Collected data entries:
+++

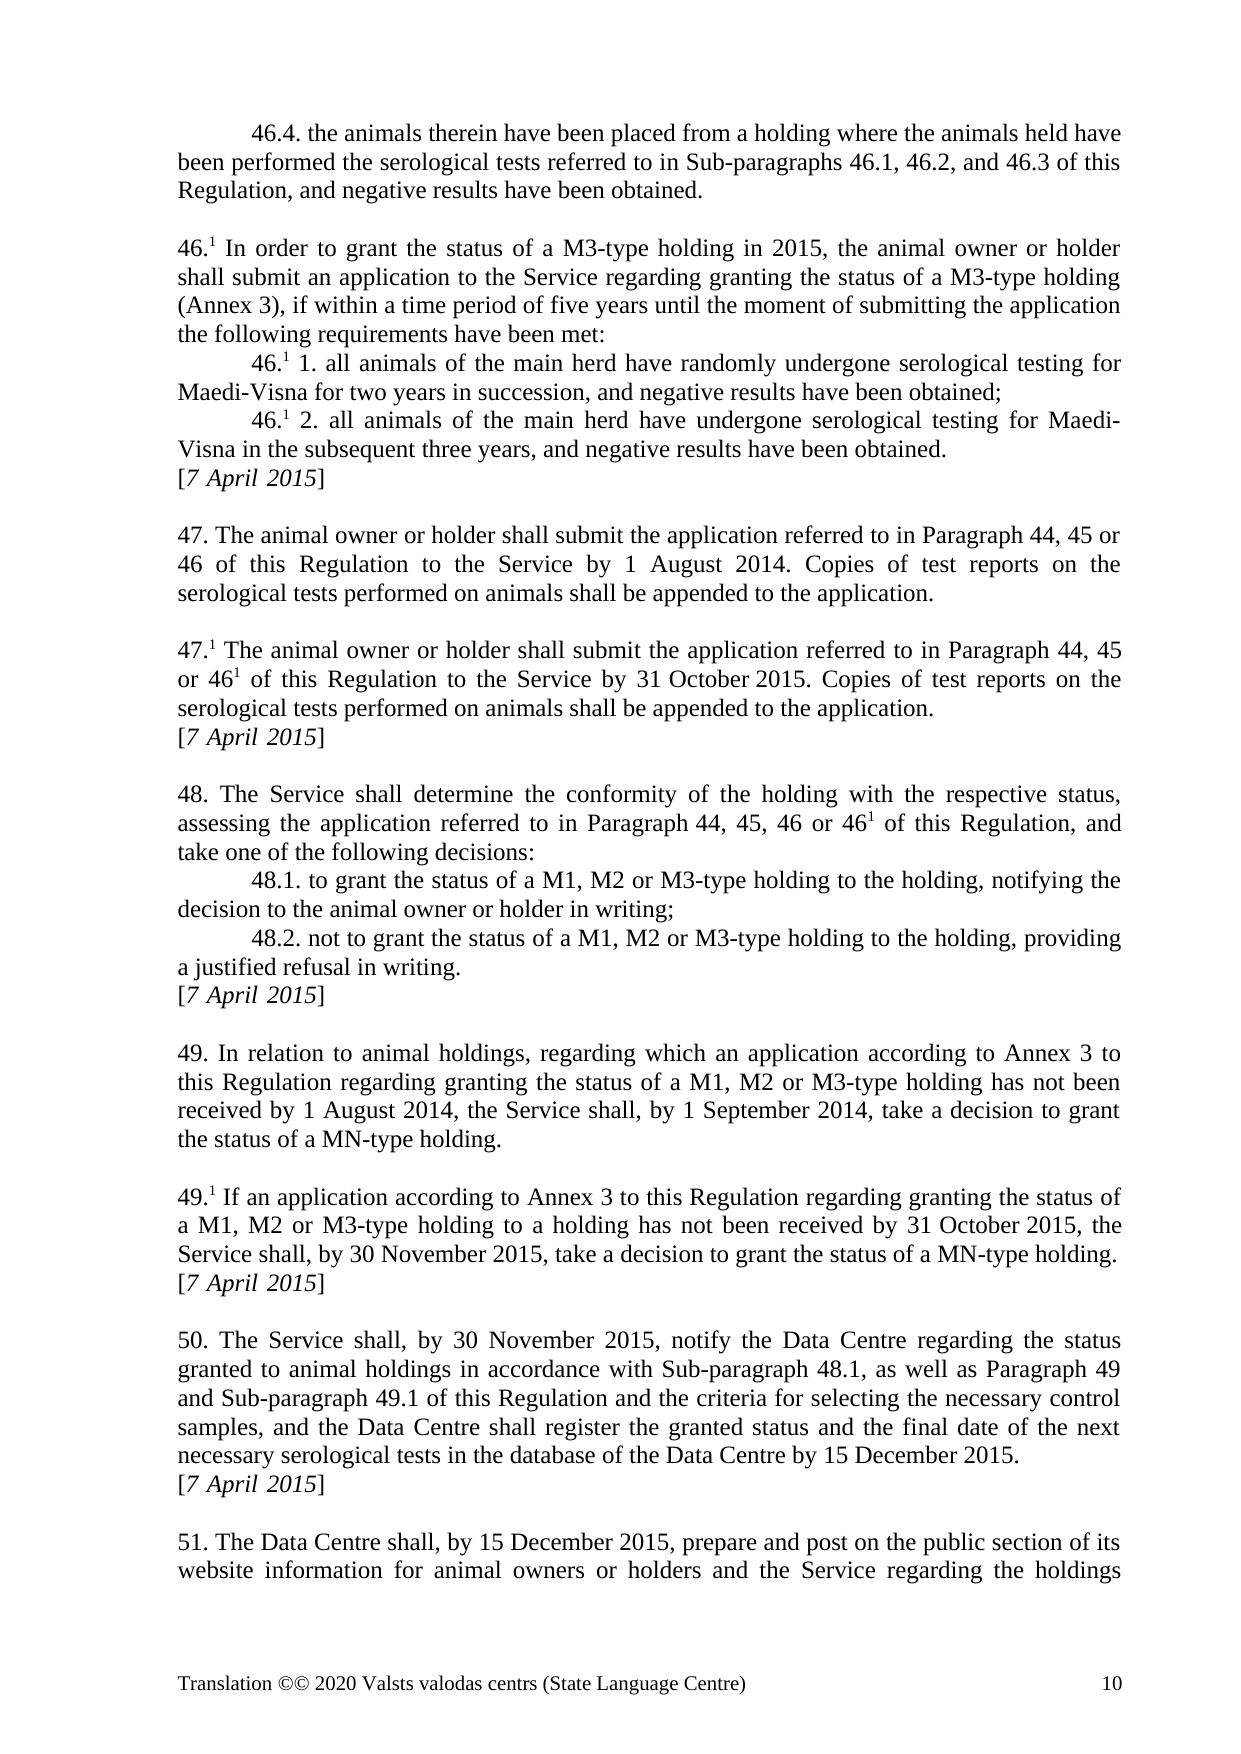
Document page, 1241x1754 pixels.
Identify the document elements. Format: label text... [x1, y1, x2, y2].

text 46.1 1. all animals of the main herd have randomly undergone serological testing for Maedi-Visna for two years in succession, and negative results have been obtained; [177, 348, 1122, 406]
text 46.1 2. all animals of the main herd have undergone serological testing for Maedi-Visna in the subsequent three years, and negative results have been obtained. [177, 406, 1122, 463]
text [7 April 2015] [177, 981, 1122, 1009]
text 48.2. not to grant the status of a M1, M2 or M3-type holding to the holding, providing a justified refusal in writing. [177, 923, 1122, 981]
text 47.1 The animal owner or holder shall submit the application referred to in Paragraph 44, 45 or 461 of this Regulation to the Service by 31 October 2015. Copies of test reports on the serological tests performed on animals shall be appended to the application. [177, 636, 1122, 722]
text [7 April 2015] [177, 1268, 1122, 1297]
text 46.4. the animals therein have been placed from a holding where the animals held have been performed the serological tests referred to in Sub-paragraphs 46.1, 46.2, and 46.3 of this Regulation, and negative results have been obtained. [177, 118, 1122, 204]
text [7 April 2015] [177, 463, 1122, 492]
text 46.1 In order to grant the status of a M3-type holding in 2015, the animal owner or holder shall submit an application to the Service regarding granting the status of a M3-type holding (Annex 3), if within a time period of five years until the moment of submitting the application the following requirements have been met: [177, 233, 1122, 348]
text [7 April 2015] [177, 1469, 1122, 1498]
text 50. The Service shall, by 30 November 2015, notify the Data Centre regarding the status granted to animal holdings in accordance with Sub-paragraph 48.1, as well as Paragraph 49 and Sub-paragraph 49.1 of this Regulation and the criteria for selecting the necessary control samples, and the Data Centre shall register the granted status and the final date of the next necessary serological tests in the database of the Data Centre by 15 December 2015. [177, 1326, 1122, 1469]
text 48. The Service shall determine the conformity of the holding with the respective status, assessing the application referred to in Paragraph 44, 45, 46 or 461 of this Regulation, and take one of the following decisions: [177, 779, 1122, 866]
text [177, 1527, 1122, 1584]
text 48.1. to grant the status of a M1, M2 or M3-type holding to the holding, notifying the decision to the animal owner or holder in writing; [177, 866, 1122, 923]
text 47. The animal owner or holder shall submit the application referred to in Paragraph 44, 45 or 46 of this Regulation to the Service by 1 August 2014. Copies of test reports on the serological tests performed on animals shall be appended to the application. [177, 521, 1122, 607]
text 49. In relation to animal holdings, regarding which an application according to Annex 3 to this Regulation regarding granting the status of a M1, M2 or M3-type holding has not been received by 1 August 2014, the Service shall, by 1 September 2014, take a decision to grant the status of a MN-type holding. [177, 1038, 1122, 1153]
text 49.1 If an application according to Annex 3 to this Regulation regarding granting the status of a M1, M2 or M3-type holding to a holding has not been received by 31 October 2015, the Service shall, by 30 November 2015, take a decision to grant the status of a MN-type holding. [177, 1182, 1122, 1268]
text [7 April 2015] [177, 722, 1122, 751]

+++

▶ [Instruction]
Beginning at the line where "text [177, 1527, 1122, 1584]" appears, extract each line through the end of the data above; keep them exact and include nothing else.

▶ [Expected answer]
text [177, 1527, 1122, 1584]
text 48.1. to grant the status of a M1, M2 or M3-type holding to the holding, notifying the decision to the animal owner or holder in writing; [177, 866, 1122, 923]
text 47. The animal owner or holder shall submit the application referred to in Paragraph 44, 45 or 46 of this Regulation to the Service by 1 August 2014. Copies of test reports on the serological tests performed on animals shall be appended to the application. [177, 521, 1122, 607]
text 49. In relation to animal holdings, regarding which an application according to Annex 3 to this Regulation regarding granting the status of a M1, M2 or M3-type holding has not been received by 1 August 2014, the Service shall, by 1 September 2014, take a decision to grant the status of a MN-type holding. [177, 1038, 1122, 1153]
text 49.1 If an application according to Annex 3 to this Regulation regarding granting the status of a M1, M2 or M3-type holding to a holding has not been received by 31 October 2015, the Service shall, by 30 November 2015, take a decision to grant the status of a MN-type holding. [177, 1182, 1122, 1268]
text [7 April 2015] [177, 722, 1122, 751]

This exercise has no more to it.